Sandra Bullock has two movies coming out this year: The Proposal, where she’s a well-to-do Canadian ad-exec in New York about to be deported unless she gets married and All About Steve where she’s an odd-ball crossword puzzle editor who obsesses over a CNN camera man. What’s notable about these two movies is that Bullock, who’s just a month shy of her 45th birthday, is playing the rom-com role usually reserved for women fifteen to twenty years her junior.
Judging by the trailers the issue of her age isn’t brought up except for the usual “I want grandkids/you’re post-pubescent you should be married already” braying from parental figures that applies regardless of the lead’s actual age. In this case, however, the issue that Bullock might not even be able to have kids anymore seems to not come up. This is in an era where Cameron Diaz (eight years Bullock’s junior) is playing a woman who has teenage children (My Sister’s Keeper) and Jennifer Aniston (five years Bullock’s junior) is playing a desperate 40-year-old who is trying to get pregnant by any means possible before it’s too late (Baster).

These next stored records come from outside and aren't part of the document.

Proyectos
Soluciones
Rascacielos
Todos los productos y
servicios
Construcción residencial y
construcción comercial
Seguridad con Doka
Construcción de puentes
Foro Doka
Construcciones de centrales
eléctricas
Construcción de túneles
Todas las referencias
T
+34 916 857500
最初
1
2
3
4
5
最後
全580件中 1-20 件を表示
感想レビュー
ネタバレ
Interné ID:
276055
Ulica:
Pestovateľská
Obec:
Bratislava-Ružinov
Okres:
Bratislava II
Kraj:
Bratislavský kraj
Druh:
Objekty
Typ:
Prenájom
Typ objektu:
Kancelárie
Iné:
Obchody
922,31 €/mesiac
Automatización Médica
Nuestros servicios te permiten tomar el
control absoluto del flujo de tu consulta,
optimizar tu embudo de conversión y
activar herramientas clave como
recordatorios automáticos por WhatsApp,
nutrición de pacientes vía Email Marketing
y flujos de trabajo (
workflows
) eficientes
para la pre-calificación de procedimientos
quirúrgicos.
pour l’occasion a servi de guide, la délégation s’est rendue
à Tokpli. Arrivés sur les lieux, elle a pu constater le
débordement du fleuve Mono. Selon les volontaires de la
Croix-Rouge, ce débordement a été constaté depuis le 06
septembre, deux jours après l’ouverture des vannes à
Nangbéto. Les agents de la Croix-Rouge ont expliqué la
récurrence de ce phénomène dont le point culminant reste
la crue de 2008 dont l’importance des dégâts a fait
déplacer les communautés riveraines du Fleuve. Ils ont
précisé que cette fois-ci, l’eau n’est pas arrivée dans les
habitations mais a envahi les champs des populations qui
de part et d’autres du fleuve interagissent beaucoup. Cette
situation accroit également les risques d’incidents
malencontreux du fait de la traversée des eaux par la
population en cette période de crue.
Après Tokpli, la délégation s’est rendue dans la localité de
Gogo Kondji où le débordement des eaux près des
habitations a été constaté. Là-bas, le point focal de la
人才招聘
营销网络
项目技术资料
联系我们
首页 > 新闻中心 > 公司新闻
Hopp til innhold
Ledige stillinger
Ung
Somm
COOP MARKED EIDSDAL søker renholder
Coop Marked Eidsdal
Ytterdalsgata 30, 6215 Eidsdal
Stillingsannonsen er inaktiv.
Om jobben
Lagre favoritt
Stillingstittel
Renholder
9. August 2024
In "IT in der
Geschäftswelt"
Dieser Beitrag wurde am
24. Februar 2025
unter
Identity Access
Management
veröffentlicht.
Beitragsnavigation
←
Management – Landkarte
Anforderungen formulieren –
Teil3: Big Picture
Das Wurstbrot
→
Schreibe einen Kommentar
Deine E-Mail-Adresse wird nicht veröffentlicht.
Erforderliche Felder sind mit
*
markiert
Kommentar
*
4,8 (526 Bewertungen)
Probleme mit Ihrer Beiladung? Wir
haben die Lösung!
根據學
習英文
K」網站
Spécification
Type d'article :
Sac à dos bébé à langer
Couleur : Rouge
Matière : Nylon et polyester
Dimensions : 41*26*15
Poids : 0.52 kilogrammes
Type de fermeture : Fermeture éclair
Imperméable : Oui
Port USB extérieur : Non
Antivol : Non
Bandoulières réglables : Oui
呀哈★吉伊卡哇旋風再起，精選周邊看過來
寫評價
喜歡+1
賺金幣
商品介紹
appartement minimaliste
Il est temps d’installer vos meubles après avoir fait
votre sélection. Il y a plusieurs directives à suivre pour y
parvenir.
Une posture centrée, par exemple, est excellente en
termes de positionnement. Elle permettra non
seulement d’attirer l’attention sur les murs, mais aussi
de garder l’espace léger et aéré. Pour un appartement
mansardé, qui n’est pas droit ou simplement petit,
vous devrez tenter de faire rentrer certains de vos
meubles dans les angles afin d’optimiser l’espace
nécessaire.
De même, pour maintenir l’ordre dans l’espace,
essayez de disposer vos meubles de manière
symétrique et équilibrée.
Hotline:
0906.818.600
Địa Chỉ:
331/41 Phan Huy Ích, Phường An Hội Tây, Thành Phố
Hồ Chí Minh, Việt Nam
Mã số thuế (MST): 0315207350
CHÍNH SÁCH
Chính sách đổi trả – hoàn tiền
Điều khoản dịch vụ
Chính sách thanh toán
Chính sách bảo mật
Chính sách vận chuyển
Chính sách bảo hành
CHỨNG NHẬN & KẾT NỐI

What are we seeing here? Is it a turn on of the regular Hollywood barriers that don’t allow women of a certain age into many roles, a Hollywood power player getting roles she doesn’t really deserve because of behind the camera clout or just a woman using the fact that she looks younger than she actually is to her advantage? I’m not really sure.
(P.S. I’m perfectly aware that men of the same age face no such bias against working in these types of movies. I don’t think anyone is going to argue that the double standard isn’t sexist.)